## [TAREA 1]
En el texto sobre los rostros de lo femenino, ¿cuántos años tenían las dos amigas de la escuela cuando tuvo lugar la conversación?
## [TAREA 2]
Reescribe el fragmento del texto sobre los rostros de lo femenino que empieza con "Se trata de un fenómeno" y sigue hasta "que asumimos natural.", y cambia "espejo" por "cristal".
## [TAREA 3]
Sigue escribiendo el texto sobre los rostros de lo femenino a partir de su última frase.

## [TEXTO DADO]

La guerra del ser o no ser: todos los rostros de lo femenino en la actualidad
Ser mujer no es sencillo. Y que dramática parece esa frase fuera de contexto, calzada casi a la fuerza en medio de lo cotidiano. Pero en realidad, no sólo se trata de una descripción sobre la noción sobre lo femenino — quiénes somos y cómo nos comprendemos — sino también de la identidad que nos asigna la cultura. Desde la niñez hasta la vejez, la mujer lleva a cuestas un peso cultural muy específico. La sociedad en que nace no sólo parece presionar su comportamiento con un “deber ser” artificial sino, además, modular las expectativas sobre lo femenino desde cierta imposición histórica inevitable. Esa aparente visión sobre la mujer ideal, la que debe encajar en un canon histórico idealizado, se aprende muy pronto. Una metáfora sobre lo femenino que se asimila no sólo las expectativas generales sino el sutil prejuicio que parece acompañar a la mujer durante toda su vida.
Se trata de un fenómeno común al que toda mujer se enfrenta en alguna ocasión. Una rara percepción sobre quién puedes ser — tu reflejo en el espejo — basado en ciertas percepciones difusas sobre lo femenino. Una vez, una de mis amigas de la escuela me dijo que a veces no se pensaba a sí misma como una mujer ni como una niña. Que en ocasiones se miraba al espejo y no sabía muy bien quién era y lo que deseaba ser. Y que ese pensamiento le asustaba tanto como para que le hiciera sentir vergüenza. La escuché sin saber que decir, entre asombrada y confusa. Ambas teníamos diez años y ese comentario me desconcertó. Hasta entonces, jamás había pensado que alguien podía mirarse sin concluir en que era niño o niña. Tampoco me había preguntado sobre los elementos que nos hacen ser quien somos, ese género que prevalece y te define durante toda tu vida. Esa identidad permanente que asumimos natural.
—No sé. Pero también me pasa — le confesé, para tranquilizarla — A lo mejor le pasa a mucha gente pero tampoco dice nada. ¿No lo piensas?

## [EXTRACTO DE DATOS]
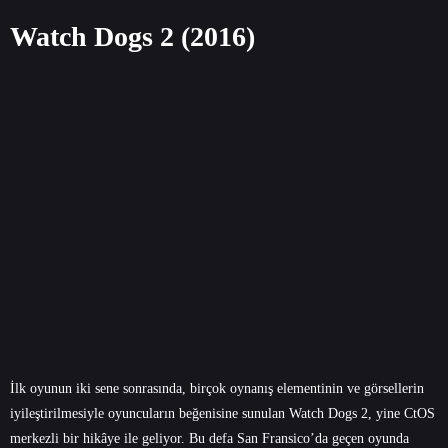
Watch Dogs 2 (2016)
İlk oyunun iki sene sonrasında, birçok oynanış elementinin ve görsellerin
iyileştirilmesiyle oyuncuların beğenisine sunulan Watch Dogs 2, yine CtOS
merkezli bir hikâye ile geliyor. Bu defa San Fransico’da geçen oyunda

## [RESPUESTA FINAL 1]
Tenían diez años.

## [RESPUESTA FINAL 2]
Se trata de un fenómeno común al que toda mujer se enfrenta en alguna ocasión. Una rara percepción sobre quién puedes ser — tu reflejo en el cristal — basado en ciertas percepciones difusas sobre lo femenino. Una vez, una de mis amigas de la escuela me dijo que a veces no se pensaba a sí misma como una mujer ni como una niña. Que en ocasiones se miraba al cristal y no sabía muy bien quién era y lo que deseaba ser. Y que ese pensamiento le asustaba tanto como para que le hiciera sentir vergüenza. La escuché sin saber que decir, entre asombrada y confusa. Ambas teníamos diez años y ese comentario me desconcertó. Hasta entonces, jamás había pensado que alguien podía mirarse sin concluir en que era niño o niña. Tampoco me había preguntado sobre los elementos que nos hacen ser quien somos, ese género que prevalece y te define durante toda tu vida. Esa identidad permanente que asumimos natural.

## [RESPUESTA FINAL 3]
Ella sacudió la cabeza con la boca fruncida en un gesto angustiado y los hombros rígidos. Como mucha otra gente estaba convencida que la incomodidad y el aislamiento eran cosas que sólo le ocurrían a ella, que le torturaban y le acosaban más que a cualquier otra persona. A la distancia de muchos años, a veces pienso que mi amiga comprendió mucho antes que yo que el mundo no tolera bien la diferencia, que no lo asimila con facilidad, que no transita eso visión que nos hace únicos con la comprensión de lo que puede significar. Y que ser mujer en nuestro país — en nuestro continente, en nuestra cultura — atraviesa una serie de implacables requisitos invisibles que resultan abrumadores por el mero hecho de ser incomprensibles. Y me conmueve que una niña de diez años llevara ese peso a solas. Lo sostuviera sobre los hombros con tanta dificultad. Intentara lidiar con sus dolores con tan poca habilidad para hacerlo.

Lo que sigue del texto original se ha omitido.